Historically, the big pharmaceutical companies (Big Pharma) have sought to feed their marketing machines by manufacturing blockbuster drugs—chemical-based, one-type-fits-all products that treat chronic conditions such as heart disease or arthritis. This approach has yielded recurring revenue streams from large patient populations. In contrast, biotechnology companies typically have created protein-based drugs,or biologics, to treat acute or niche conditions and diseases. With few exceptions (such as the biotech giant Amgen), biotech companies have foregone doing the marketing and sales of their drugs themselves, and have, instead, relied on others to perform their marketing and sales functions.
Sometimes Big Pharma's blockbuster drugs have been accompanied by blockbuster risks. A one-type-fits-all approach may be hazardous, in that a single drug taken by many users may inevitably result in harmful side effects in some patients. These side effects can adversely affect not only the physical health of the patients but the economic health of the manufacturer, as well. For example, although Merck's drug Vioxx brought great relief to many, some patients experienced heart attacks and strokes. As a result, Merck must now contend with 600 lawsuits and settlements that some speculate could reach $20 billion — a figure equal to nearly one year's revenue for the company.1 If that figure seems unimaginable, consider that as of December 31, 2004, Wyeth had paid and reserved a total of $21.1 billion to settle litigation over the FenPhen diet drug it introduced in the 1990s, a drug which also caused heart problems in some patients.2
In the future, Big Pharma may migrate from one-type-fits-all drugs to more personalized medications. As a result of the personalized nature of these therapeutics, side effects may be reduced and efficacy may be increased. Biotech companies, because they are accustomed to providing personalized niche therapeutics, will become increasingly important as alliance partners for the big pharmaceutical firms. A move from blockbuster drugs to more personalized medicines and niche therapeutics will require reexamination of the Big Pharma business model, as well as a reexamination of the business arrangements between Big Pharma and biotech companies.
Today most business arrangements between Big Pharma and biotech companies are royalty and milestone-based licensing and development deals. There are, however, some potential drawbacks to that configuration for both Big Pharma and the biotech companies.
For Big Pharma, as the demand for new drugs increases, there is a substantial risk of overpayment for these drugs. The end value of a developed and commercialized drug may, in hindsight, be less valuable to a Big Pharma firm than aggregate milestone payments made to a biotech company and the continuing overhang of future royalty payments against future revenues. In addition, if a large pharmaceutical company shoulders development costs on its own, the risks of product efficacy, safety, and regulatory approval are borne inordinately by that company. Finally, after a new drug is launched, it may not perform in the marketplace as projected, or its manufacturing or marketing costs may be higher than anticipated.

════════

Questions ::
a - Summarize the passage on Big Pharma and biotech companies in three sentences.
b - Set down the passage on Big Pharma and biotech companies from "For Big Pharma, as" to "higher than anticipated.", word for word.
The lines after this note are not needed.

Collection entries
════════

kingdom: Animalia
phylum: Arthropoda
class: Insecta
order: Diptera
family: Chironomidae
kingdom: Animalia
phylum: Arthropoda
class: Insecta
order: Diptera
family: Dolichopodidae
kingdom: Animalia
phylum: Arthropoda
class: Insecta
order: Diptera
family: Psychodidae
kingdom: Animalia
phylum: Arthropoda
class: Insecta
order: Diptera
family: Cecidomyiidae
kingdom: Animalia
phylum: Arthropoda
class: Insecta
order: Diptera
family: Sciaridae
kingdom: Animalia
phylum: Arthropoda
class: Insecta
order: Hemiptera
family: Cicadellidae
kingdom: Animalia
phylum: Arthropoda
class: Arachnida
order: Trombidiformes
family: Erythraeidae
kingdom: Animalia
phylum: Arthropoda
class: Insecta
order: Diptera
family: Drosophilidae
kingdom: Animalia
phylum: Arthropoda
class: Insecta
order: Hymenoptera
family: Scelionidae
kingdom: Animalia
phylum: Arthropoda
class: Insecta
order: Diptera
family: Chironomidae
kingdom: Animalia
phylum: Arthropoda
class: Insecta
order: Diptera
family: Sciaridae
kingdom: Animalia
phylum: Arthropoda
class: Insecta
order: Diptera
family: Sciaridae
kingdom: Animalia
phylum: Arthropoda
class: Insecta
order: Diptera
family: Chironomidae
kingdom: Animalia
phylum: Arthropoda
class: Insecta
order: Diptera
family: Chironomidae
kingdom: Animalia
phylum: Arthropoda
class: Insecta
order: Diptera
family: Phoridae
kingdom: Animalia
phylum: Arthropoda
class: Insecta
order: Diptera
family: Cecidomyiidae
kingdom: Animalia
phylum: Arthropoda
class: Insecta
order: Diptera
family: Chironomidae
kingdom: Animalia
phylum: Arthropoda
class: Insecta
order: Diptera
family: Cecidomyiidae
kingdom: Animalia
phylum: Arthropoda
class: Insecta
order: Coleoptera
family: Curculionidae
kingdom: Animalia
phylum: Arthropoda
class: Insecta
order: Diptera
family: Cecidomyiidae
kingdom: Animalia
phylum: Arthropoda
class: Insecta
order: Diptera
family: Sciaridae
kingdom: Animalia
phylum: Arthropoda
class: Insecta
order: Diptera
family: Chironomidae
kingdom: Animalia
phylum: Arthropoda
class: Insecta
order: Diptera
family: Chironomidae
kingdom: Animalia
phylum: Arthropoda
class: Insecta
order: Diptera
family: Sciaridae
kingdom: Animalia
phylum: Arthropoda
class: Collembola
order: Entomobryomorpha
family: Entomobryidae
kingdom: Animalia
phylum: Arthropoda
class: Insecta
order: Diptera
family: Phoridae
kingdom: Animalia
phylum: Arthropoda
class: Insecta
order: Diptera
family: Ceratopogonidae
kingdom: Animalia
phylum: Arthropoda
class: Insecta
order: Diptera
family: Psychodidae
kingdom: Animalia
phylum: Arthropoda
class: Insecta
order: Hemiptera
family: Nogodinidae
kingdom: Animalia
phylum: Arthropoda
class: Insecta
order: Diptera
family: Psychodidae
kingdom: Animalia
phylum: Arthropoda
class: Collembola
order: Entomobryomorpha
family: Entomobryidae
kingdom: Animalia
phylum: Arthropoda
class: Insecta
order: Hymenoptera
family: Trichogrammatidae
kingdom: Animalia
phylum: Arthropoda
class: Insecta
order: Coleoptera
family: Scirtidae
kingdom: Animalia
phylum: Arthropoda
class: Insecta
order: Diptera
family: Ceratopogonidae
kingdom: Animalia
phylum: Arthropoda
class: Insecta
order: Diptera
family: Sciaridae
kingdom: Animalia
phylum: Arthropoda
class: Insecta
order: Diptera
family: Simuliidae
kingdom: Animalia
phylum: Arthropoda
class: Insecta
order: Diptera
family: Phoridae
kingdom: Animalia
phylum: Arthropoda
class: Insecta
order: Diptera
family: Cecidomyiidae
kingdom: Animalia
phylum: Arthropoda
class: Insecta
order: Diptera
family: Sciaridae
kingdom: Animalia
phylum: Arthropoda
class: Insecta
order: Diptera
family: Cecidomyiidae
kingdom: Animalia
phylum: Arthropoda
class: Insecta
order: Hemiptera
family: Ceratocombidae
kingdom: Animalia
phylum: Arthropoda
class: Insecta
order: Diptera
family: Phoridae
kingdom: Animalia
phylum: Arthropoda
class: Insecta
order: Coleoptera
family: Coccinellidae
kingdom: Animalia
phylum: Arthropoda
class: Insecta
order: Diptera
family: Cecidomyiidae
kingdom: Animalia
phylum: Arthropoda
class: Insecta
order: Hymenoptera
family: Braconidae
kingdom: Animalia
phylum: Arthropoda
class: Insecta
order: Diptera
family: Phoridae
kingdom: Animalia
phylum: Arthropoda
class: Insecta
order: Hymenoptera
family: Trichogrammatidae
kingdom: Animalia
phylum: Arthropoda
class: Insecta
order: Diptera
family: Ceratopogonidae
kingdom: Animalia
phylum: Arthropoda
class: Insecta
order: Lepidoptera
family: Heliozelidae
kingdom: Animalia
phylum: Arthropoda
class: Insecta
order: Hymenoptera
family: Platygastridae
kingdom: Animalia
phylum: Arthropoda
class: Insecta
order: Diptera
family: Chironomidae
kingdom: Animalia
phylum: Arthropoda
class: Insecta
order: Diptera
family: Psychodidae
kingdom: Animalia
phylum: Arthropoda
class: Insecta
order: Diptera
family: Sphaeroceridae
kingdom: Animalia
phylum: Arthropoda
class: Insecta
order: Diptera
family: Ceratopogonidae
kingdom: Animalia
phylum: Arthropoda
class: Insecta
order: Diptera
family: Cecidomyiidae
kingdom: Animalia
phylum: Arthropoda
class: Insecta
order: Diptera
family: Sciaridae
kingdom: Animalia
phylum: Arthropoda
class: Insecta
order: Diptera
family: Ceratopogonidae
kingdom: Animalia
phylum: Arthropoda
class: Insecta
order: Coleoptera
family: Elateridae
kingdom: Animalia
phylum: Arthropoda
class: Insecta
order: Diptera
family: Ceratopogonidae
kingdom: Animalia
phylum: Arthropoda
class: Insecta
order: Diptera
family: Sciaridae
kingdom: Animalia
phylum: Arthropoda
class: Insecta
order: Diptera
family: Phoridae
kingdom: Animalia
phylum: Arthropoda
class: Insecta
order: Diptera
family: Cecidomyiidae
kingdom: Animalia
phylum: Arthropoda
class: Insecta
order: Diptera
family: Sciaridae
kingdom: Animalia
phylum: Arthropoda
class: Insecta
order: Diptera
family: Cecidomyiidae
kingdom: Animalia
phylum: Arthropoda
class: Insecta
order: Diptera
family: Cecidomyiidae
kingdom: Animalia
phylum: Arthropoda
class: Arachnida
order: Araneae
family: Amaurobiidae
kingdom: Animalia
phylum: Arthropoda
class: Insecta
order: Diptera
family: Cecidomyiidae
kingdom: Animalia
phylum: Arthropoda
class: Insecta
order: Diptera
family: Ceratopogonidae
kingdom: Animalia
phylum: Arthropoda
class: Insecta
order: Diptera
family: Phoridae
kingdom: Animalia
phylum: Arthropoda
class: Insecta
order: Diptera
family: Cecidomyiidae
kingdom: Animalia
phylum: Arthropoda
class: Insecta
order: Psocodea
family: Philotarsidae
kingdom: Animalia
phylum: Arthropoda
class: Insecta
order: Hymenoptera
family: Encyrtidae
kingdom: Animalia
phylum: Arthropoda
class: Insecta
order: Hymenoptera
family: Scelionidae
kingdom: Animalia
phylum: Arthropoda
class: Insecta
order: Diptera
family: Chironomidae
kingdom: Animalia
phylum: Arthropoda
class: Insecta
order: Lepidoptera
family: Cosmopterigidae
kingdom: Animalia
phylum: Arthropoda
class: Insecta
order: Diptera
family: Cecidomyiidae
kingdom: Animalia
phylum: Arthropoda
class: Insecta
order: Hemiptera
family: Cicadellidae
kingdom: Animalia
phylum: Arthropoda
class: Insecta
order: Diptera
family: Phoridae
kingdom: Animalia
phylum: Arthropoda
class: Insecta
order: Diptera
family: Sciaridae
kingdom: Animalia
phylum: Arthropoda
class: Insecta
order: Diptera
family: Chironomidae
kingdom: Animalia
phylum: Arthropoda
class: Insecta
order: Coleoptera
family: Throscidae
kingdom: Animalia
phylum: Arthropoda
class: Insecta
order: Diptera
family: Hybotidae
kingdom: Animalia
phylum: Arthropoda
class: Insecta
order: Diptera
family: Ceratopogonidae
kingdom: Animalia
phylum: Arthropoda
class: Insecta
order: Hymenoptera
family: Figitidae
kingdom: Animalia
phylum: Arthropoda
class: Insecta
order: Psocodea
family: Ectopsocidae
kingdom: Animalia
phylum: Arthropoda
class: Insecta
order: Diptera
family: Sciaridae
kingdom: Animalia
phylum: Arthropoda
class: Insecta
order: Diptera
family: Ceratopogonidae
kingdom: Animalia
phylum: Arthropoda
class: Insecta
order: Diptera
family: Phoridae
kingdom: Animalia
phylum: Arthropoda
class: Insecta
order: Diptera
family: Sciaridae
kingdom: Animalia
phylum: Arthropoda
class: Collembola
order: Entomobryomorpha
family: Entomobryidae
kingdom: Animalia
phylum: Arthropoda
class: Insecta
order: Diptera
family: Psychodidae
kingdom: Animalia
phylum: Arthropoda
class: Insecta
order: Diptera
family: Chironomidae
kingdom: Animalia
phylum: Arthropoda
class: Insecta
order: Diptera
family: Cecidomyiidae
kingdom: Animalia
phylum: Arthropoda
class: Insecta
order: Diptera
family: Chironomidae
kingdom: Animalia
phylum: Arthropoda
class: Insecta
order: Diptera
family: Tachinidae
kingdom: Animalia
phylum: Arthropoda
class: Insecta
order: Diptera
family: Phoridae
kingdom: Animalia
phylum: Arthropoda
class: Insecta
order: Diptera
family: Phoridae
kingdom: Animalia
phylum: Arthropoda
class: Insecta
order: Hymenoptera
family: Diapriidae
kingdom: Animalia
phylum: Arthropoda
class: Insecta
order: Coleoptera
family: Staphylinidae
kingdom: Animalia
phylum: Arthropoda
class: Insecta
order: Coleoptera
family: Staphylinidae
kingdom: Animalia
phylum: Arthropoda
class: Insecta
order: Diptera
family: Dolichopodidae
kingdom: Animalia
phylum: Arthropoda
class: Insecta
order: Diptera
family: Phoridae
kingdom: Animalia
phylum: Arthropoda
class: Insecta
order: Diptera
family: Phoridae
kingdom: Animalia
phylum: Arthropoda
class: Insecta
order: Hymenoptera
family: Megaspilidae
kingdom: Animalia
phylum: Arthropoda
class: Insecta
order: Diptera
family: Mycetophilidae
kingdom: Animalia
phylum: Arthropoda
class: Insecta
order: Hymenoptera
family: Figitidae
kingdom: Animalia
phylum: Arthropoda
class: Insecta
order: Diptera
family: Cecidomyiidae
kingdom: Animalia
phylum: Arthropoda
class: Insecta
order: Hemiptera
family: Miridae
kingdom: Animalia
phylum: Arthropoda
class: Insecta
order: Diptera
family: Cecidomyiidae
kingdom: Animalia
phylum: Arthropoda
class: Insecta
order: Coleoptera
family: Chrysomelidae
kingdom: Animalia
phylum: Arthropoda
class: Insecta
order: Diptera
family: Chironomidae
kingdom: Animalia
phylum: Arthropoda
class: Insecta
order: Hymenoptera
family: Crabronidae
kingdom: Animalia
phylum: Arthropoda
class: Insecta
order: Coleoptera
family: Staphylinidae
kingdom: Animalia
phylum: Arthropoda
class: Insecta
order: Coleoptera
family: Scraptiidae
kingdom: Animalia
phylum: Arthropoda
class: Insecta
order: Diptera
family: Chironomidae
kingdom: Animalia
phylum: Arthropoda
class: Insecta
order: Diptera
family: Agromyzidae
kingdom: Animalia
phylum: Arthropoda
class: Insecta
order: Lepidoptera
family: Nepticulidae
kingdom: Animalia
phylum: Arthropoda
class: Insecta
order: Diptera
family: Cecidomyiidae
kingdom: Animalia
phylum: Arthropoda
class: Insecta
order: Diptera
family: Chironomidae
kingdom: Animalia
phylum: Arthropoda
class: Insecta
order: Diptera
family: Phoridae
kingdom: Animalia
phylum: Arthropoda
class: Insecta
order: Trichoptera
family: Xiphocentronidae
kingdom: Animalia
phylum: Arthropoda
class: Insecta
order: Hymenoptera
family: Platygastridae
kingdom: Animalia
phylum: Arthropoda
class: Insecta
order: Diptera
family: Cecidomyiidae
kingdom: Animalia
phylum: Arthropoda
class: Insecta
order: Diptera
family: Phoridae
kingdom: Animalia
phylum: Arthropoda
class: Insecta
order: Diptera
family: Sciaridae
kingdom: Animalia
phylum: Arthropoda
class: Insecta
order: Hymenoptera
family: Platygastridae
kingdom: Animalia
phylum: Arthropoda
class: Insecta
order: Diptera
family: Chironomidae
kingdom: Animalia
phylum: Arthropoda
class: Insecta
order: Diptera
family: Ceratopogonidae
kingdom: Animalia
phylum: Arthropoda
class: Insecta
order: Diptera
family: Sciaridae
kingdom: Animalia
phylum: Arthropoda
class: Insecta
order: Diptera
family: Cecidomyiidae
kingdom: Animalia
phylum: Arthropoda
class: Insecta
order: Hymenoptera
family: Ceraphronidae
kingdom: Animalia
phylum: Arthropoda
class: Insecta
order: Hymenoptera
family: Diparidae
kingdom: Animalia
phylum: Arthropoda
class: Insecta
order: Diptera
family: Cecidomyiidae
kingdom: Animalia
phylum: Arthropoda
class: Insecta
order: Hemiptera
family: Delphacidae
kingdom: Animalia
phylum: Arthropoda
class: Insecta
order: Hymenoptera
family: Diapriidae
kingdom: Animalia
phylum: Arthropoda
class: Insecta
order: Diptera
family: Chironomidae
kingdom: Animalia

════════

Task-by-task outputs ::
a - Big Pharma has historically produced one-type-fits-all blockbuster drugs for chronic conditions, while biotech companies have typically created biologics for acute or niche conditions and relied on others for marketing and sales. Blockbuster drugs can carry blockbuster risks, as harmful side effects in some patients can damage both patient health and the manufacturer's finances, as shown by Merck's litigation over Vioxx and Wyeth's settlements over FenPhen. A future move toward personalized medicines may make biotech companies more important alliance partners and require a reexamination of both the Big Pharma business model and the royalty and milestone-based licensing deals between the two, which carry drawbacks such as the risk of overpayment for Big Pharma.

b -
For Big Pharma, as the demand for new drugs increases, there is a substantial risk of overpayment for these drugs. The end value of a developed and commercialized drug may, in hindsight, be less valuable to a Big Pharma firm than aggregate milestone payments made to a biotech company and the continuing overhang of future royalty payments against future revenues. In addition, if a large pharmaceutical company shoulders development costs on its own, the risks of product efficacy, safety, and regulatory approval are borne inordinately by that company. Finally, after a new drug is launched, it may not perform in the marketplace as projected, or its manufacturing or marketing costs may be higher than anticipated.